Thanks for the response. I tried your suggestion, but it didnt make much difference to the memory usage.
PFA the memory profile logs
memory_usage.txt (22.5 KB)
before and after disabling Online_mRNN_cond() function.

Right, sorry, my bad…

1 Like

Is it a problem with my root file itself?

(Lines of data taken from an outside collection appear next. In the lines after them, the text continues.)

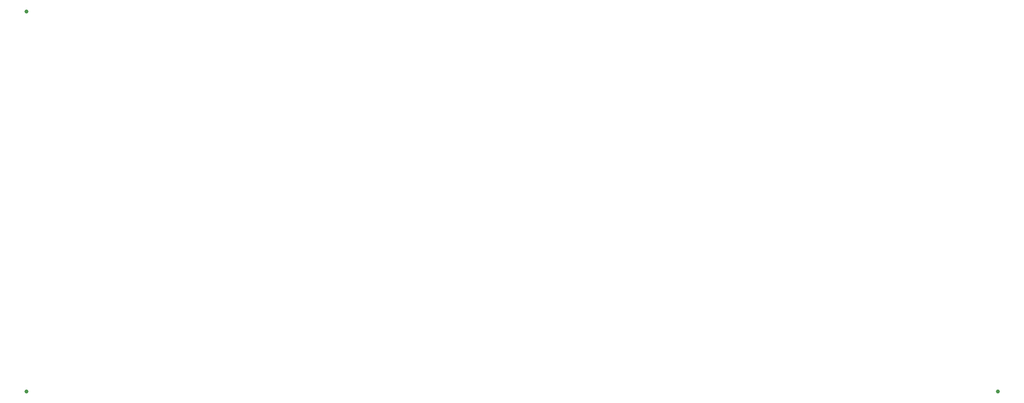
<source format=gbp>
G04 Layer_Color=128*
%FSLAX44Y44*%
%MOMM*%
G71*
G01*
G75*
%ADD10C,1.0000*%
D10*
X20000Y-30000D02*
D03*
X2444000D02*
D03*
X20000Y920000D02*
D03*
M02*

</source>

I don’t think so. Maybe @pcanal can take a look

The problem is more in the python code. The issue is link to the way PyRoot checks for enums and is likely the same as [cling] Memory hogging when checking if type is an enum · Issue #10454 · root-project/root · GitHub. You may be able to work around the issue by applying the (no yet completed) PR: [PyROOT][10454] Prevent memory hogging issue when checking for enums by etejedor · Pull Request #11412 · root-project/root · GitHub.

This topic was automatically closed 14 days after the last reply. New replies are no longer allowed.